[Page-level text extractions]
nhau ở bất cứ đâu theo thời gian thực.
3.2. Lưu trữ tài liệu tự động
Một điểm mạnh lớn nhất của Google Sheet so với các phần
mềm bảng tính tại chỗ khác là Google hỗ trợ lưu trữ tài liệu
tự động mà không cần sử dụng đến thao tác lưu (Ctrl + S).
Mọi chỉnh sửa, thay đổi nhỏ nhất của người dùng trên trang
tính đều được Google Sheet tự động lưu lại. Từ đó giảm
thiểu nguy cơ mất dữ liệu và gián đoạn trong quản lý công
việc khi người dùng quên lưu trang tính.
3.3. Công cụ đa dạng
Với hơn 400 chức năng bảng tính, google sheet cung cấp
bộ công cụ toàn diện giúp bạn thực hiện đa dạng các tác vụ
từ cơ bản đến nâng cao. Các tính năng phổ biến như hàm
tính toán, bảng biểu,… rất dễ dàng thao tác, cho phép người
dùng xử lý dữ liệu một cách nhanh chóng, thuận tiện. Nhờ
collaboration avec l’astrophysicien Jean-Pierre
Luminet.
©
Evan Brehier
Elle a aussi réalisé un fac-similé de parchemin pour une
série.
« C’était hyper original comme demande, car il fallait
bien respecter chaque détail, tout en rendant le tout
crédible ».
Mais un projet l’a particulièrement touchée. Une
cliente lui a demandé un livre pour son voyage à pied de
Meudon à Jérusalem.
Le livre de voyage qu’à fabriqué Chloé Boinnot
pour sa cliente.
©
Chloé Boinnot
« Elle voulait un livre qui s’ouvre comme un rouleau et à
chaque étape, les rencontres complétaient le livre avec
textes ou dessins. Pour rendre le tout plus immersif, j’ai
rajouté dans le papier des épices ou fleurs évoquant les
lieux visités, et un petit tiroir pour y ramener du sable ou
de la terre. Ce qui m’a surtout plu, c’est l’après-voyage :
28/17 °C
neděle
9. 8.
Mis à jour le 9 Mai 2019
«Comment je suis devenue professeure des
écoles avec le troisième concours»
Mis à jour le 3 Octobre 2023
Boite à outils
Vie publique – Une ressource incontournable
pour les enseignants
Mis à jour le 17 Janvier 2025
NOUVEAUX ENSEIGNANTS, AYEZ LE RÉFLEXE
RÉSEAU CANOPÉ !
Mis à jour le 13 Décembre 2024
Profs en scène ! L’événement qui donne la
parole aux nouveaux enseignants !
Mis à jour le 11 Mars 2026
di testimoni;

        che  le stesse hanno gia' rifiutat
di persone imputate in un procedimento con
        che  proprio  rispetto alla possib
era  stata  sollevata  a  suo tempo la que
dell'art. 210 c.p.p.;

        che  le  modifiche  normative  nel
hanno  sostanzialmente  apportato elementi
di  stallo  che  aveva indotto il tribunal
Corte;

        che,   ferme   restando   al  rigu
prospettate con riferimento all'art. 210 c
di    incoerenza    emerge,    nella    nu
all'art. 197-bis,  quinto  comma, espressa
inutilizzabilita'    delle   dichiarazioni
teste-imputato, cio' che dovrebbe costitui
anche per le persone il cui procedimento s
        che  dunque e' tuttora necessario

- **Exercise instructions**: The response should consist of all the entries, set down exactly.

- **Exercise result**:
nhau ở bất cứ đâu theo thời gian thực.
3.2. Lưu trữ tài liệu tự động
Một điểm mạnh lớn nhất của Google Sheet so với các phần
mềm bảng tính tại chỗ khác là Google hỗ trợ lưu trữ tài liệu
tự động mà không cần sử dụng đến thao tác lưu (Ctrl + S).
Mọi chỉnh sửa, thay đổi nhỏ nhất của người dùng trên trang
tính đều được Google Sheet tự động lưu lại. Từ đó giảm
thiểu nguy cơ mất dữ liệu và gián đoạn trong quản lý công
việc khi người dùng quên lưu trang tính.
3.3. Công cụ đa dạng
Với hơn 400 chức năng bảng tính, google sheet cung cấp
bộ công cụ toàn diện giúp bạn thực hiện đa dạng các tác vụ
từ cơ bản đến nâng cao. Các tính năng phổ biến như hàm
tính toán, bảng biểu,… rất dễ dàng thao tác, cho phép người
dùng xử lý dữ liệu một cách nhanh chóng, thuận tiện. Nhờ
collaboration avec l’astrophysicien Jean-Pierre
Luminet.
©
Evan Brehier
Elle a aussi réalisé un fac-similé de parchemin pour une
série.
« C’était hyper original comme demande, car il fallait
bien respecter chaque détail, tout en rendant le tout
crédible ».
Mais un projet l’a particulièrement touchée. Une
cliente lui a demandé un livre pour son voyage à pied de
Meudon à Jérusalem.
Le livre de voyage qu’à fabriqué Chloé Boinnot
pour sa cliente.
©
Chloé Boinnot
« Elle voulait un livre qui s’ouvre comme un rouleau et à
chaque étape, les rencontres complétaient le livre avec
textes ou dessins. Pour rendre le tout plus immersif, j’ai
rajouté dans le papier des épices ou fleurs évoquant les
lieux visités, et un petit tiroir pour y ramener du sable ou
de la terre. Ce qui m’a surtout plu, c’est l’après-voyage :
28/17 °C
neděle
9. 8.
Mis à jour le 9 Mai 2019
«Comment je suis devenue professeure des
écoles avec le troisième concours»
Mis à jour le 3 Octobre 2023
Boite à outils
Vie publique – Une ressource incontournable
pour les enseignants
Mis à jour le 17 Janvier 2025
NOUVEAUX ENSEIGNANTS, AYEZ LE RÉFLEXE
RÉSEAU CANOPÉ !
Mis à jour le 13 Décembre 2024
Profs en scène ! L’événement qui donne la
parole aux nouveaux enseignants !
Mis à jour le 11 Mars 2026
di testimoni;

        che  le stesse hanno gia' rifiutat
di persone imputate in un procedimento con
        che  proprio  rispetto alla possib
era  stata  sollevata  a  suo tempo la que
dell'art. 210 c.p.p.;

        che  le  modifiche  normative  nel
hanno  sostanzialmente  apportato elementi
di  stallo  che  aveva indotto il tribunal
Corte;

        che,   ferme   restando   al  rigu
prospettate con riferimento all'art. 210 c
di    incoerenza    emerge,    nella    nu
all'art. 197-bis,  quinto  comma, espressa
inutilizzabilita'    delle   dichiarazioni
teste-imputato, cio' che dovrebbe costitui
anche per le persone il cui procedimento s
        che  dunque e' tuttora necessario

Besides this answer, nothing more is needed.